Siamo nell’ambito delle lagnanze tante volte ascoltate da parte dei malati nei confronti dei medici che per tutta la durata della visita non hanno mai staccato gli occhi dallo schermo del computer, dove erano riportati i dati clinici delle analisi a cui il malato è stato preventivamente sottoposto. L’emergenza della pandemia può avere questo insperato effetto benefico: distogliere i curanti dalla fascinazione crescente esercitata su di loro dalla comunicazione digitale, per riportarli sul terreno solido di una cura che passa attraverso i sensi.

La vista in primo luogo. In competizione con l’udito: perché l’ascolto è il primo atto di un processo comunicativo. Precede la parola e l’accompagna nella conversazione. E naturalmente il tatto, a cui affidiamo il bisogno di vicinanza, soprattutto quando le risorse terapeutiche hanno toccato il fondo e il bisogno prevalente è quello di essere accompagnati nell’ultimo tratto di strada. È allora che la medicina scopre quanto l’high touch prevalga sull’high tech.

Ciò vuol dire che la medicina che emerge sarà ostile al potenziamento offerto dalla tecnologia? Tutt’altro. Lo utilizza, ma con creatività, non dimenticando i bisogni fondamentali di chi accede alle cure. Uno dei medici che offre la sua testimonianza non esita a dichiarare che la sua “vera medicina 2.0” è quella che lo induce a prestare il suo telefonino a un paziente per videochiamare un parente rimasto a casa e permettere loro di salutarsi un’ultima volta, offrendo al malato la possibilità di morire un po’ meno solo; poi disinfetta il cellulare, per prestarlo al successivo paziente.

# RECORD:
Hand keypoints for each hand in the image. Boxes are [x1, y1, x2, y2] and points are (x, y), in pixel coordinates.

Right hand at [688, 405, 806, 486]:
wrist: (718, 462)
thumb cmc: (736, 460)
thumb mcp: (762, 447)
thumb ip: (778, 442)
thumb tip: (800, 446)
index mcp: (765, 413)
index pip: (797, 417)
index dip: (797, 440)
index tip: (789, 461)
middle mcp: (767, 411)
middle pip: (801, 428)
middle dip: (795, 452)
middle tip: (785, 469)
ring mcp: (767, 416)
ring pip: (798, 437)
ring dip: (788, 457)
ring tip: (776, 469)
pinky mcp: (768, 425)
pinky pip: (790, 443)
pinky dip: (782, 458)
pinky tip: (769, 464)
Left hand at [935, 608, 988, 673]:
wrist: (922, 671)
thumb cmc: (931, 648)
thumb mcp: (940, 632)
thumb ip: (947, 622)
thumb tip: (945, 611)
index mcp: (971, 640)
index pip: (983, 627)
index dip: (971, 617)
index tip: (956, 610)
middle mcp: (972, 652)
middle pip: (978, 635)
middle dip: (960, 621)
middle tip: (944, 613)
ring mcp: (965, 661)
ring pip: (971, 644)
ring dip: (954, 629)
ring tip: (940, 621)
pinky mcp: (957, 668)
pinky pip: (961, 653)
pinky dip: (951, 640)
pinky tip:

# COMPITI DA SVOLGERE:
a - Rispondi alle seguenti domande sul testo sulla medicina e i sensi, una per riga:
(i) Da che cosa, secondo le lagnanze dei malati, i medici non staccano mai gli occhi durante la visita?
(ii) Quale atto viene indicato come il primo di un processo comunicativo?
(iii) Che cosa fa il medico con il cellulare dopo averlo prestato a un paziente?
b - Riproduci fedelmente il passo del testo sulla medicina e i sensi che va da "La vista in" fino a "prevalga sull’high tech." compreso.

# PROBLEMI RISOLTI:
a -
(i) Dallo schermo del computer, dove erano riportati i dati clinici delle analisi.
(ii) L'ascolto.
(iii) Lo disinfetta, per prestarlo al successivo paziente.

b -
La vista in primo luogo. In competizione con l’udito: perché l’ascolto è il primo atto di un processo comunicativo. Precede la parola e l’accompagna nella conversazione. E naturalmente il tatto, a cui affidiamo il bisogno di vicinanza, soprattutto quando le risorse terapeutiche hanno toccato il fondo e il bisogno prevalente è quello di essere accompagnati nell’ultimo tratto di strada. È allora che la medicina scopre quanto l’high touch prevalga sull’high tech.